I had a similar experience, when my first priest (who also had taken a vow of chastity with his religious order), who ran my RCIA, heard my first confession, gave me first communion and confirmation, led the World Youth Day trip I went on, etc. left his priestly and religious vocations to marry his former secretary. He also had been a supporter of homosexuality including homosexual marriage, among other problems.
Of course we should want priests to be worthy men who are orthodox in their beliefs, moral in their living, and faithful to their vocations. But we also recognize that they still have free will and we are all fallen creatures, prone to sin. There will be people who fall away, as well as great sinners who are converted, and of course people who do both at different times of their lives, in whatever order. We need to remember that we place our faith in Christ and in God's faithful guidance of the Church as a whole, not any imagined impeccability of members of the Church in general or the clergy in particular.

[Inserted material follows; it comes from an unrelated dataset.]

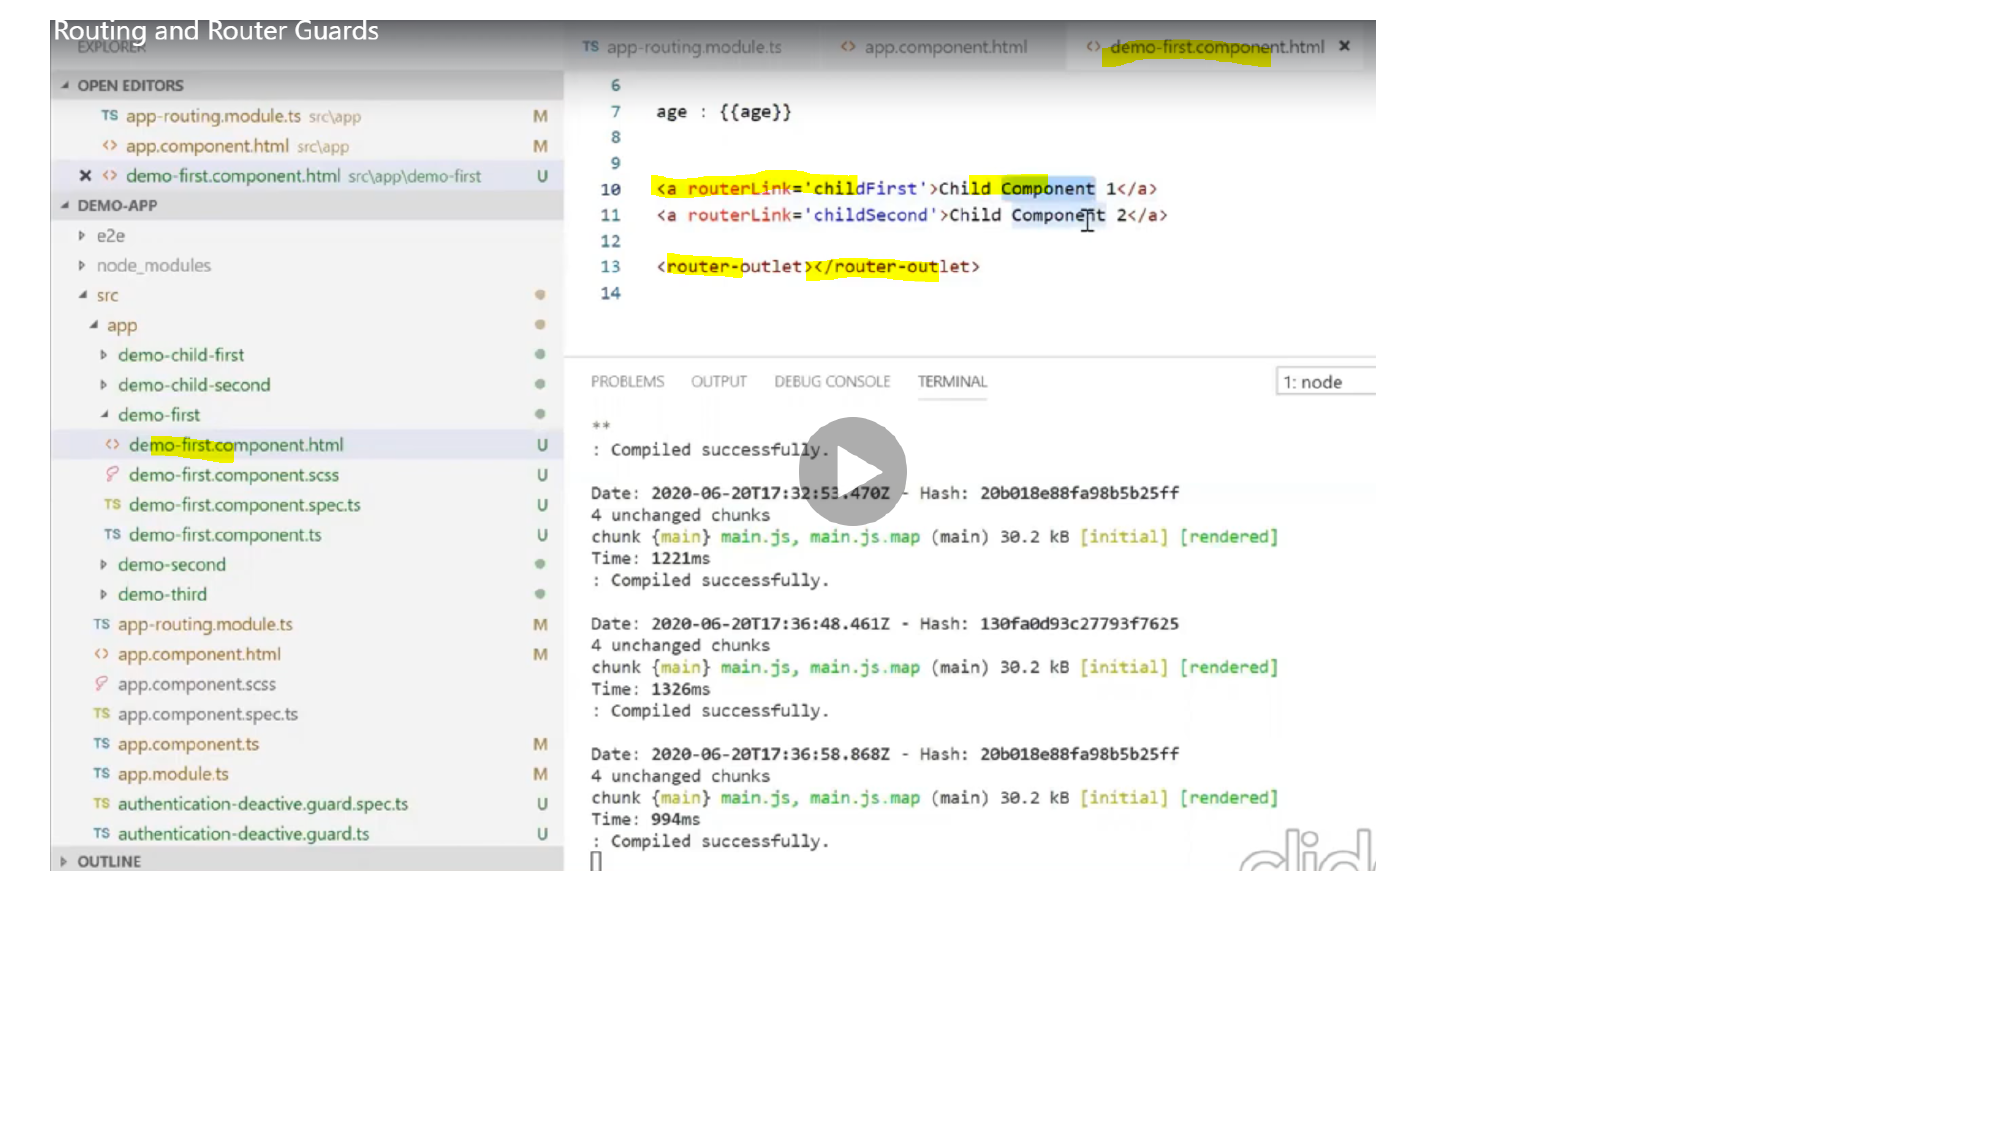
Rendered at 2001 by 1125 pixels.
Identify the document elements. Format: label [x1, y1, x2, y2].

picture [50, 20, 1376, 871]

I'm a little confused about the question you've used as a title for this thread. Holy Orders doesn't take away free will. Certainly the Church must be discerning about who is ordained to the deaconate and the priesthood, and it's my impression that standards have gotten steadily stricter over the last 20 years or so in this regard. But there are still a lot of older priests who never should have been ordained (not that most older priests are in this category of course!) and even now at least a few bad apples are still likely to manage to get through anyway by telling vocations directors and such what they want to hear (or through bad decisions by those who ought to have separated the rascals out before or during seminary), and others will go bad after being ordained. It's sad but practically inevitable.
Edit: Also, some priests are also actively removed. For example: ncregister.com/daily-news/for-father-bourgeois-todays-the-day/
Why aren't more priests removed in this way? I'd wager it's a complex matter of bishops not being aware of the problems, legitmate caution and careful legal processes related towards sacking priests who appear unorthodox, and, yes, possibly excessive caution about this in some quarters as well.